WORK INSTRUCTIONS
Please output exactly the run of lines that starts at the line with "Document page, 1241x1754 pixels." and ends at the last line of the records below.

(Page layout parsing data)
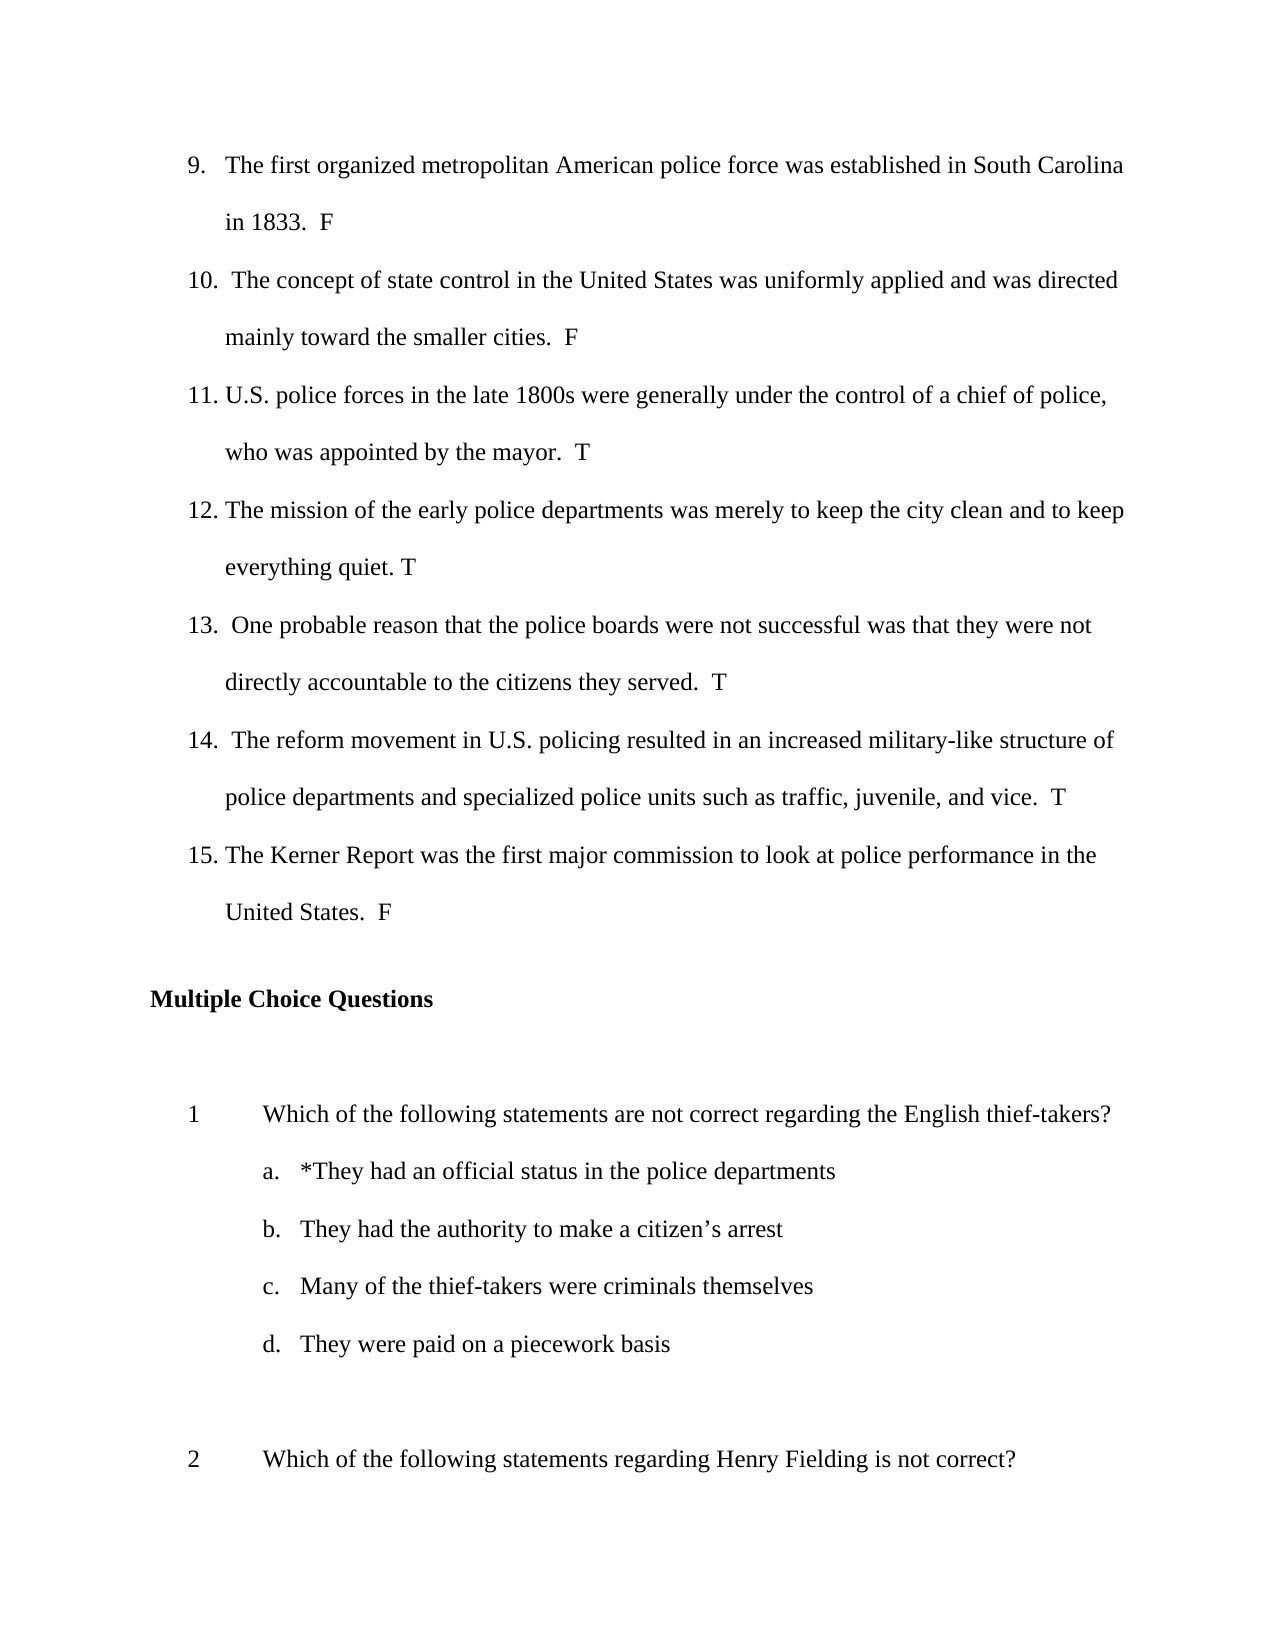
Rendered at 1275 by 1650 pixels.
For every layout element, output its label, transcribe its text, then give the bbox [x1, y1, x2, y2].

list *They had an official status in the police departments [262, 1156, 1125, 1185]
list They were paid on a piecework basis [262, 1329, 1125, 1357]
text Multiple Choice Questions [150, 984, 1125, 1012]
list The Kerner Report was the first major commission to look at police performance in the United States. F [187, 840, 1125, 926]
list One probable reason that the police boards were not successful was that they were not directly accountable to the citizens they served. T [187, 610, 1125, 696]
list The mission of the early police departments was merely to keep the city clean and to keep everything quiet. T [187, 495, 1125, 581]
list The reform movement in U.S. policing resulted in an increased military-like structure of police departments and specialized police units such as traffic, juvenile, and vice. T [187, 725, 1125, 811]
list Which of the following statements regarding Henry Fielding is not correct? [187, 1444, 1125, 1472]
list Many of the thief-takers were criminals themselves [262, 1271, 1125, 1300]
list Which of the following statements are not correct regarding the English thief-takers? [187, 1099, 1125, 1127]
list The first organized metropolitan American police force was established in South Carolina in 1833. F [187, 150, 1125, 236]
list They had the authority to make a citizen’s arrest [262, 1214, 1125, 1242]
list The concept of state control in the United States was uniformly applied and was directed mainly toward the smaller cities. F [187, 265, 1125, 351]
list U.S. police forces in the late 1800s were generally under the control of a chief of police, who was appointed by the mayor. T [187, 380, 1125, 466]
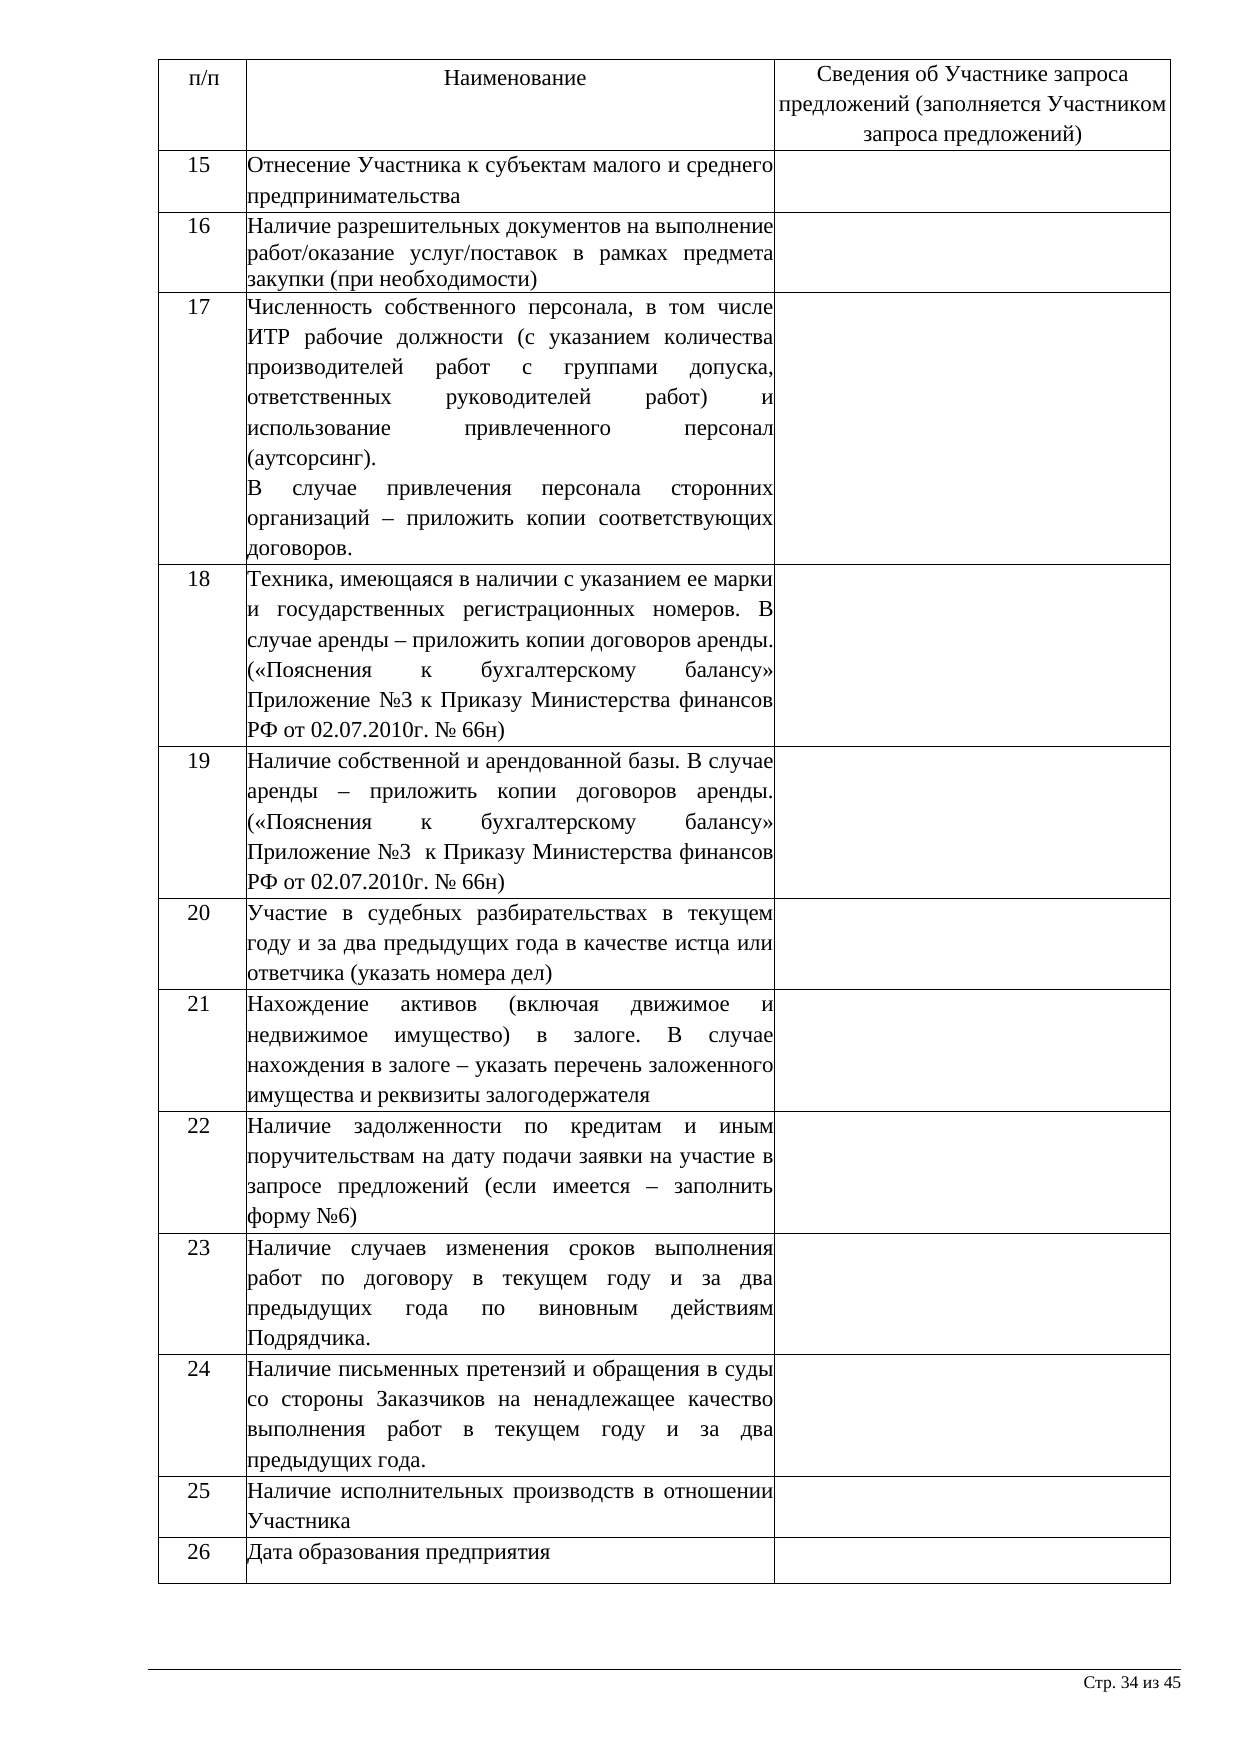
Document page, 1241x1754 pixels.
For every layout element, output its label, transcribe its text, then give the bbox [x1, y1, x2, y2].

WRITTEN ANSWER
Document page, 1241x1754 pixels.
For every layout element, output its label, transcribe its text, then give the bbox [x1, y1, x2, y2].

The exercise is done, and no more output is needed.